In the passage about a walking tour of Bratislava, where was Nora's dad sent after he was denied the chance to attend school?
___ PASSAGE ___
In the past month, I've eaten in a thousand-year-old restaurant, skittered up a winding path to a 900-year-old castle, and finished a book that featured 500-year-old third-generation trees growing from 2,000-year-old roots.
It would be fair to say I've had time on my mind.
. . . and what I keep coming back to is this realization that the United States is a young pup, a petulant teen, often impatient beyond impatience.
I think back to my afternoon in Bratislava, Europe's newest capital, where Mark and I attended a walking-tour 400-level college course in Slovakia's complicated history, as told by our brilliant local guide, Nora. Wandering the city's 18th-century Old Town, Nora told about her grandfather who, in the '60s, made a crack about the communists, only to have a neighbor turn him in for such dangerous fodder. The sins of her grandfather fell upon Nora's dad, who was then denied the chance to attend school and sent to the uranium mines instead.
Nora also talked us through closed borders, Nazi incursions, citizen revolts, peaceful breakups, a new female president and free college and health care for all. An hour later, over beers at an outdoor cafe, Mark and I sat in wonder, reviewing the long, complicated arc of Nora's storyline, a storyline that ended with hope and possibility for the people of Slovakia.
___ RECORDS SHOWN ___
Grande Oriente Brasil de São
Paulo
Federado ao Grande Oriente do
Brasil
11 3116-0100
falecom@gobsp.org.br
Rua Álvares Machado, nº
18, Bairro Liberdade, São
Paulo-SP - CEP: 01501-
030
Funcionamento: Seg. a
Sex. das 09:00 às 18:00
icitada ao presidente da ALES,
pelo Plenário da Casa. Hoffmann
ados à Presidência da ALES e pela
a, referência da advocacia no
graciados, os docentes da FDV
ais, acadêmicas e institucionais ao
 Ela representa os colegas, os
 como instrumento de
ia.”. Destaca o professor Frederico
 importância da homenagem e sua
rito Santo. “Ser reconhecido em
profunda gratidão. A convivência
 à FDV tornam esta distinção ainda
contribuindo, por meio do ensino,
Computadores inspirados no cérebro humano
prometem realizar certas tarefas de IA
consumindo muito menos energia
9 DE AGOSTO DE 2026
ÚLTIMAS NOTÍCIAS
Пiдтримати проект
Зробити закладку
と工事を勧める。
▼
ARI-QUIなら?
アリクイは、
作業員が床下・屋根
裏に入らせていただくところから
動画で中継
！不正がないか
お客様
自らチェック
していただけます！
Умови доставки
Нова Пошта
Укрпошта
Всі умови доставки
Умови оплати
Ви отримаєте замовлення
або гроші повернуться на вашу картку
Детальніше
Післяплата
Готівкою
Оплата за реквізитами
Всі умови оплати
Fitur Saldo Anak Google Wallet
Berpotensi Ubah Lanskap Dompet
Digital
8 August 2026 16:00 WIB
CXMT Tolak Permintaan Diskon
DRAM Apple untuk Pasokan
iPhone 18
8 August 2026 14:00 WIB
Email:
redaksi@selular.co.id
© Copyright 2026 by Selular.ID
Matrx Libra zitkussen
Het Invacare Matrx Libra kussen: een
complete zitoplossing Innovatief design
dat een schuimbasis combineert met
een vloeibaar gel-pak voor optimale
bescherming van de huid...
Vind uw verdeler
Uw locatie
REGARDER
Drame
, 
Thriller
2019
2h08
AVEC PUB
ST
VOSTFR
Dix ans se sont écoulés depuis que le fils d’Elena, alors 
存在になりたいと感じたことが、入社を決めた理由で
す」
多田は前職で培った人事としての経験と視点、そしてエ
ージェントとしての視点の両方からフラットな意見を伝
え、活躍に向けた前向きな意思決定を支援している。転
___
___ RECORDS SHOWN ___
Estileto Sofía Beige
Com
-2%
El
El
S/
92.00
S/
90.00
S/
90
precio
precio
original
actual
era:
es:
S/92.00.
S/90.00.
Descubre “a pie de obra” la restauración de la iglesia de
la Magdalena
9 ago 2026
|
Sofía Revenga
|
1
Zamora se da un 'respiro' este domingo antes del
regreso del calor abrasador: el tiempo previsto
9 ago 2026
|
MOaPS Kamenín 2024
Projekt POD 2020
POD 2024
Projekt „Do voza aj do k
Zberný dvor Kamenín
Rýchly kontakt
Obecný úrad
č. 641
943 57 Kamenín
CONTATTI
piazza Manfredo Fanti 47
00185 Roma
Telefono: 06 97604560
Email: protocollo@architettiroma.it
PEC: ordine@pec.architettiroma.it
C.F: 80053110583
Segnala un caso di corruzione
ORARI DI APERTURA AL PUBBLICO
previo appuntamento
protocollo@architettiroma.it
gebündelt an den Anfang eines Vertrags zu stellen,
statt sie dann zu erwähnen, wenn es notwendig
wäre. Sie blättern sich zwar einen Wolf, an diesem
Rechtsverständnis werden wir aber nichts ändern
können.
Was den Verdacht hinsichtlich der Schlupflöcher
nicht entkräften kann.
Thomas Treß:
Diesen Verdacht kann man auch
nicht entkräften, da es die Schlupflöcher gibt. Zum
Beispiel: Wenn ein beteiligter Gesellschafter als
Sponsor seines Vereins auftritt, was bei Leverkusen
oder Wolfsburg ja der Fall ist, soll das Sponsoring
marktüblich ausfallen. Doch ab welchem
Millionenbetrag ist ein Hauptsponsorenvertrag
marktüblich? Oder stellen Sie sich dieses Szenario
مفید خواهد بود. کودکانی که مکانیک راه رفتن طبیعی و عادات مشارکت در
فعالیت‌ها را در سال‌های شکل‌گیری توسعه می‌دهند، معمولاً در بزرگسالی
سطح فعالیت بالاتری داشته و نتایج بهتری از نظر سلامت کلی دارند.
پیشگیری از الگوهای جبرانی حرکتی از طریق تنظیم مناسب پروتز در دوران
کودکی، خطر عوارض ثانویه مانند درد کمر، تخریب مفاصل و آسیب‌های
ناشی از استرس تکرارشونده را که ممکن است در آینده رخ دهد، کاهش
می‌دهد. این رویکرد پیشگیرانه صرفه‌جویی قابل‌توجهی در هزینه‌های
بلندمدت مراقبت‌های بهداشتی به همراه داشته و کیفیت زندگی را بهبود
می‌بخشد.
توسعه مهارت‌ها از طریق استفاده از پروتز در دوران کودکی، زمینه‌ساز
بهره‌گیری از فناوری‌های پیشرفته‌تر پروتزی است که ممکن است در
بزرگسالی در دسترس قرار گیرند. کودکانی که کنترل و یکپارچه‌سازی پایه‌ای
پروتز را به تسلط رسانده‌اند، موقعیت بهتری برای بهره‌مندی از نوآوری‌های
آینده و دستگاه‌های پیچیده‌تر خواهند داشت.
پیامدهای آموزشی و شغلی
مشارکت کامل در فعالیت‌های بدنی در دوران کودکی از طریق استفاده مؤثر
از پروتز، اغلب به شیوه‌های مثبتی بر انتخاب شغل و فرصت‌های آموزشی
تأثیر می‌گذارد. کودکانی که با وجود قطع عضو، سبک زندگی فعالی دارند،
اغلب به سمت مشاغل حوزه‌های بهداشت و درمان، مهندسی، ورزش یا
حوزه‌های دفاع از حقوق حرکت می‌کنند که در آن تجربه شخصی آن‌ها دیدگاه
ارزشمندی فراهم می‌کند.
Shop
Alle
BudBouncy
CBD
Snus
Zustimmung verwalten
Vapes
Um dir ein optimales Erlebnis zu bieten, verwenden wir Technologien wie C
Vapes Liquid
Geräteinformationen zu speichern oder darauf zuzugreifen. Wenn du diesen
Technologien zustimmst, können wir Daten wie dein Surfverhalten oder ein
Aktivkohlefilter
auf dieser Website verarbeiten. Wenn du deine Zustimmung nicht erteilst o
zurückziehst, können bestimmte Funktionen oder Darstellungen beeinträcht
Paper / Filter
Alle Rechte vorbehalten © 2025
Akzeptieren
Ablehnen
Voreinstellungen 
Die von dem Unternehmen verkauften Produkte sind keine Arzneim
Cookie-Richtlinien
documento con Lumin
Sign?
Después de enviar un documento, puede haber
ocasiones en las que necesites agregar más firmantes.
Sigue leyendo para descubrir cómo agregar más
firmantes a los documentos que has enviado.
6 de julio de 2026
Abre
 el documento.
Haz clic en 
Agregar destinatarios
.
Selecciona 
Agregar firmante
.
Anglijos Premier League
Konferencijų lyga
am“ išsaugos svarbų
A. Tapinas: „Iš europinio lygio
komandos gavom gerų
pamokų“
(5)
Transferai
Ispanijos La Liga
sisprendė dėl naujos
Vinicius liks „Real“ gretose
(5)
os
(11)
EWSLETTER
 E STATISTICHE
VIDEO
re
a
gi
___
• [REPLY]:
To the uranium mines.